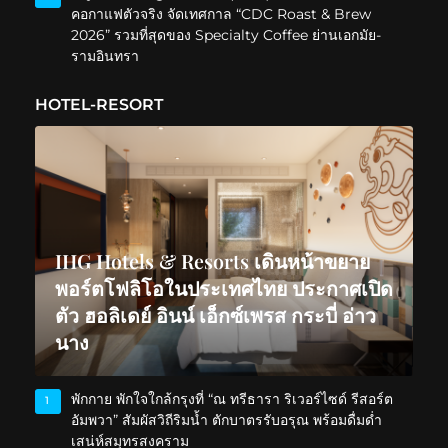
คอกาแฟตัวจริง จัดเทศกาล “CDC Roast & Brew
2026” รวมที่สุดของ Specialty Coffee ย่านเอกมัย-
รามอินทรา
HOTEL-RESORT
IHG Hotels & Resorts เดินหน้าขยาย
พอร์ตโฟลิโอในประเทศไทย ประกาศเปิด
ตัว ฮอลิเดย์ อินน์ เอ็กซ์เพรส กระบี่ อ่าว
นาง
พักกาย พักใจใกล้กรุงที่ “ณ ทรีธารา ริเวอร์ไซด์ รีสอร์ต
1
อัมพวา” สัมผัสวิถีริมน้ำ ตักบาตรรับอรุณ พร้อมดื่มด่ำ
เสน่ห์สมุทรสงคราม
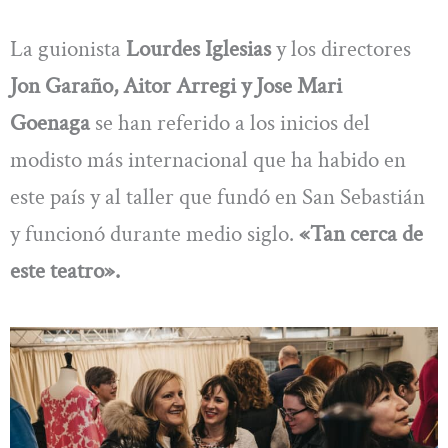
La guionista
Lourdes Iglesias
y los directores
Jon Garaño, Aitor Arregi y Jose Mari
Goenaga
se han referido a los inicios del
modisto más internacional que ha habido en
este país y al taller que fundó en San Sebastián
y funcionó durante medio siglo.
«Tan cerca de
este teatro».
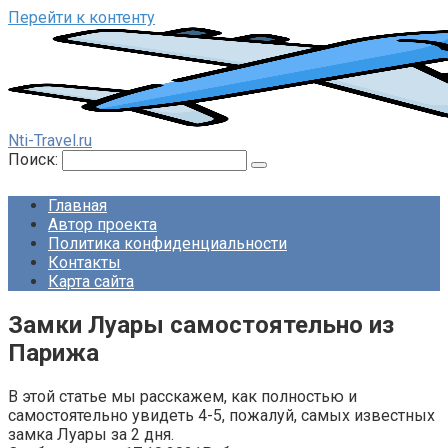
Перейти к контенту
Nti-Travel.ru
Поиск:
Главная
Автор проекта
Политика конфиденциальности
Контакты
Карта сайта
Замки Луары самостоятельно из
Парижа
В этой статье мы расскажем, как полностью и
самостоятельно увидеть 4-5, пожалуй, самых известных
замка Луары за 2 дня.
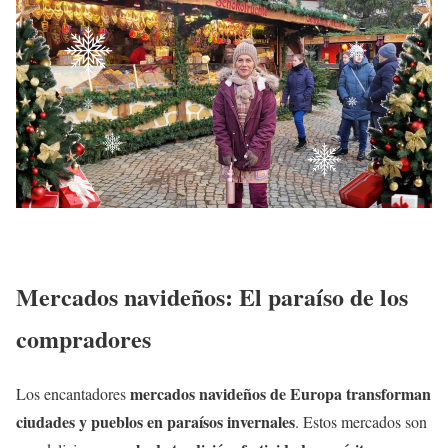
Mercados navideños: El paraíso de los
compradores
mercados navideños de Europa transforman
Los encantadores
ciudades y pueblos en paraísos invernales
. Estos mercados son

--------------------------------

Transcribe exactly the lines above, running from the one that contains "В этой статье мы расскажем, как полностью и" through the final line of the listing, and skip every picture.

В этой статье мы расскажем, как полностью и
самостоятельно увидеть 4-5, пожалуй, самых известных
замка Луары за 2 дня.
Mercados navideños: El paraíso de los
compradores
mercados navideños de Europa transforman
Los encantadores
ciudades y pueblos en paraísos invernales
. Estos mercados son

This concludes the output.